EXERCISE BRIEF: Please print every line of the material below verbatim, leaving out the pictures.

STORED DATA:
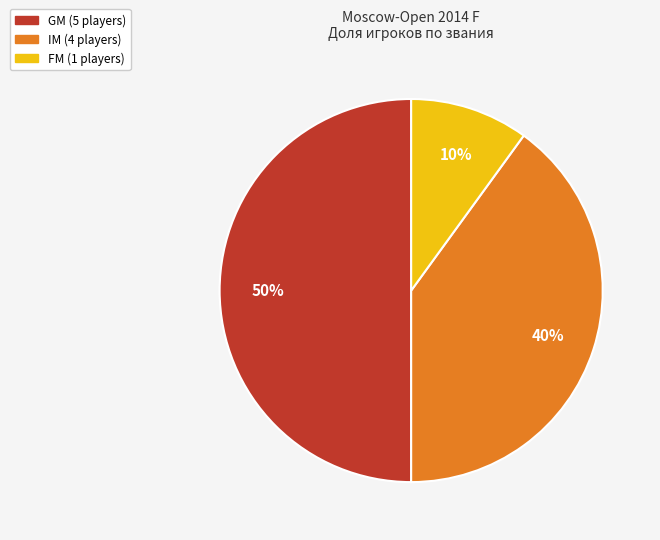

To the nearest percent, what percentage of the pie is GM?

50%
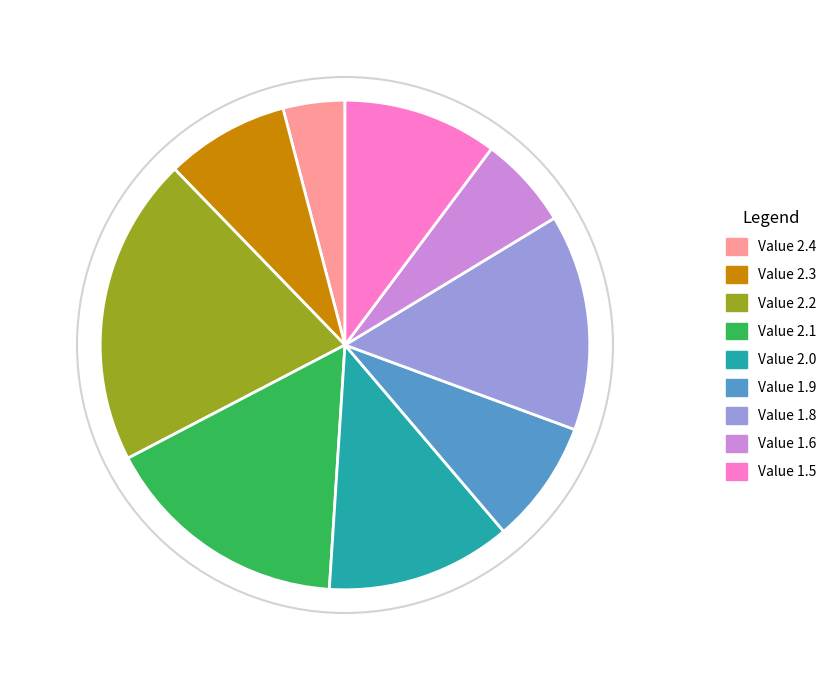

The Value 1.9 slice represents 8% of the pie. True or false?

True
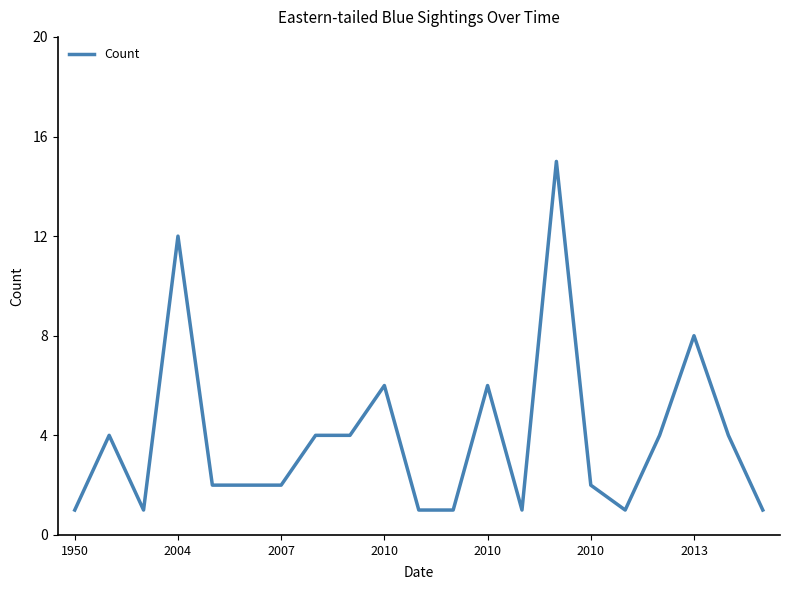

What is the difference between the maximum and minimum values?

14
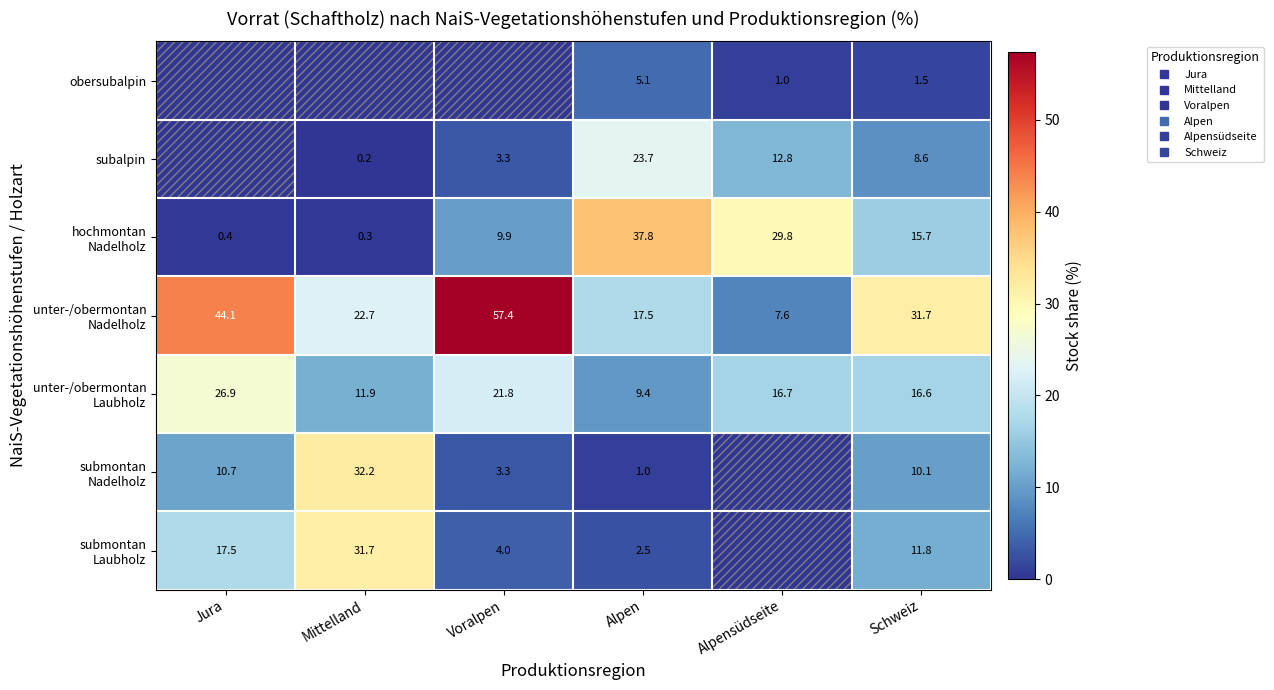

Which series has the largest total across all categories?

unter-/obermontan Nadelholz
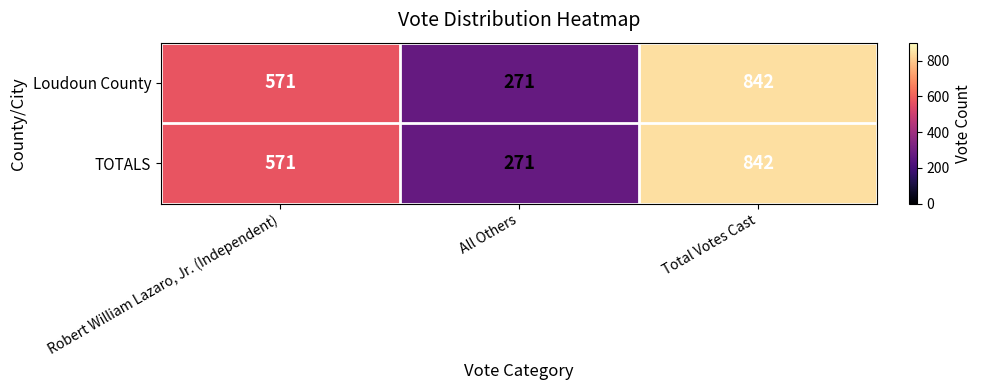

The value of Loudoun County at Robert William Lazaro, Jr. (Independent) is 571. True or false?

True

RESULT BELOW:
To the nearest percent, what percentage of the pie is GM?

50%

The Value 1.9 slice represents 8% of the pie. True or false?

True

What is the difference between the maximum and minimum values?

14

Which series has the largest total across all categories?

unter-/obermontan Nadelholz

The value of Loudoun County at Robert William Lazaro, Jr. (Independent) is 571. True or false?

True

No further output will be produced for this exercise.